No leitor de fitas áudio, João escuta uma canção sul-americana e pensa nos primeiros índios. A música fala de amor e de pobreza e João erra por aí à procura de uma mulher para amar. A fita gira para a frente, mas João caminha às arrecuas. É vertiginoso este movimento e apenas possível aos que dominam a arte do (des)equilíbrio. Pelas suas contas devemos estar algures no ano quinto antes de Cristo ou, “se a memória não (lhe) falha”, diz, no início do terceiro milénio. João já testemunhou mais de três mil e uma supernovas e a luz da sua expansão encontra-a nas rodas do folclore do mundo, nas vozes de cantigas de trabalho e de sedução, nos galanteios de um cavaleiro perdido em busca de uma donzela que precise de proteção. Gosta da lenda, do mito e do mistério, mas gostava ainda mais de os poder tornar “cenários”, diz a desejá-los matéria pronta a modelar e a poder reconstruir a seu bel prazer; artesão popular.

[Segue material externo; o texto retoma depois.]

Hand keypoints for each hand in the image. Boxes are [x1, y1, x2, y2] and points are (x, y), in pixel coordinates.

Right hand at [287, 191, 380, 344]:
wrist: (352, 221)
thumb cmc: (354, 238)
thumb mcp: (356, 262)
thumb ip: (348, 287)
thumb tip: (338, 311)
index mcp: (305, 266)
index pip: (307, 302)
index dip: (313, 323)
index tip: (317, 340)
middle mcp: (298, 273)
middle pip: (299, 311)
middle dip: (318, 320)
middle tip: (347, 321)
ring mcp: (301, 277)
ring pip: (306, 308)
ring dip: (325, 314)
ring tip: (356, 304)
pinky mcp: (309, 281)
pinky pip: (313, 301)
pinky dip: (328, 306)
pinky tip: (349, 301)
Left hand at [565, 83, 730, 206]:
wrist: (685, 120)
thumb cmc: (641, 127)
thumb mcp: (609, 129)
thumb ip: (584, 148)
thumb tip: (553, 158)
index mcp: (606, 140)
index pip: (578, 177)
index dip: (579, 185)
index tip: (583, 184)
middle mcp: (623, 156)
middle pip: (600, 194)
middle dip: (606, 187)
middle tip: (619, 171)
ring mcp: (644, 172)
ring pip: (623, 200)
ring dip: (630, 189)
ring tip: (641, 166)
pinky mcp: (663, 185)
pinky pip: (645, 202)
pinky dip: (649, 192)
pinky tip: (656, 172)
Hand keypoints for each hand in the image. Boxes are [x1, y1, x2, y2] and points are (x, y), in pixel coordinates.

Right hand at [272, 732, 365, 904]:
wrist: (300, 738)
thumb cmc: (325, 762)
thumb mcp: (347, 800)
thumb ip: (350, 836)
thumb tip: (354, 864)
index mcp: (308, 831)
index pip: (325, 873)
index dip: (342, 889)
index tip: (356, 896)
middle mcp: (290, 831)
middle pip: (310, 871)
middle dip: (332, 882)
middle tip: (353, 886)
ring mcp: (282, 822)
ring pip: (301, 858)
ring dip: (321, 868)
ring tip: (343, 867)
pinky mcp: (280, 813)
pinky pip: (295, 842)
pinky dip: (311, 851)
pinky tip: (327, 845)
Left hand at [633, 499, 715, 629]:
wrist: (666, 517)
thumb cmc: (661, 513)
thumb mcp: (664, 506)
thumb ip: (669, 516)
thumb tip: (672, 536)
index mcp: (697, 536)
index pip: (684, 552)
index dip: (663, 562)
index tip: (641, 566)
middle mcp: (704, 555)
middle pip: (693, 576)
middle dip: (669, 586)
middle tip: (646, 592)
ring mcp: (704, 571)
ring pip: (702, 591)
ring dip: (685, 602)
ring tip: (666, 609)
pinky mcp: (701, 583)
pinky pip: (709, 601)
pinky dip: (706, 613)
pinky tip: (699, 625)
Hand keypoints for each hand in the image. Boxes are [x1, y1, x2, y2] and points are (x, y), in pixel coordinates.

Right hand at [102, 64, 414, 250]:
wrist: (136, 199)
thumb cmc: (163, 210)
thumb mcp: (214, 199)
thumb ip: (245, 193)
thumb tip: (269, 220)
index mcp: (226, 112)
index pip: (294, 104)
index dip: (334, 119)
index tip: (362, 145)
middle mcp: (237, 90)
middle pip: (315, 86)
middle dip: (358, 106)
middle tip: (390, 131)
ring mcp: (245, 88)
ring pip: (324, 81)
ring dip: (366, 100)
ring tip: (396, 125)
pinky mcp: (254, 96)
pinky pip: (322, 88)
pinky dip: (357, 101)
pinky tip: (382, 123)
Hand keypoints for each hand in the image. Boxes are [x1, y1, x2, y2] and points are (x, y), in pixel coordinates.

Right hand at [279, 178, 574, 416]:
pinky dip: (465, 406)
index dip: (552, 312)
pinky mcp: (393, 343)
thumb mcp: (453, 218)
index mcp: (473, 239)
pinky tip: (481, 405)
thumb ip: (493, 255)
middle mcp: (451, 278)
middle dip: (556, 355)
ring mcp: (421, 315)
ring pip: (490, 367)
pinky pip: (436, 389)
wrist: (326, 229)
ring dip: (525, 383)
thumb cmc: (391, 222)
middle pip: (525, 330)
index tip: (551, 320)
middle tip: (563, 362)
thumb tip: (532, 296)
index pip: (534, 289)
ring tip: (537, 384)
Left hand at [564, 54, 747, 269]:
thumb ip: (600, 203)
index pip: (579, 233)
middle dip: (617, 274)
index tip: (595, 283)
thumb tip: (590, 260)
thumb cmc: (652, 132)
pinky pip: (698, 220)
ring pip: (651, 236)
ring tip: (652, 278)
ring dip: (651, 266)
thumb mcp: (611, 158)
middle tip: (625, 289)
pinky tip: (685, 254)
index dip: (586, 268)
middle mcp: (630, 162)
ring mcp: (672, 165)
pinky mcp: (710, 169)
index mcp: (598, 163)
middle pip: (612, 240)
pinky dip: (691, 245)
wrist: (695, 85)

O tempo tem um rastilho, do qual, aqui e ali, se consegue encontrar o rasto, mas dificilmente se conseguirá finalmente encontrar a fabulosa magia da dinamite. Nada a fazer neste jogo do gato e do rato a que naturalmente acedemos. Ser gato e ser rato é talvez a única hipótese que nos resta e, no meio dela, ir procurando prever o maravilhoso instante em que a próxima supernova irá novamente acontecer.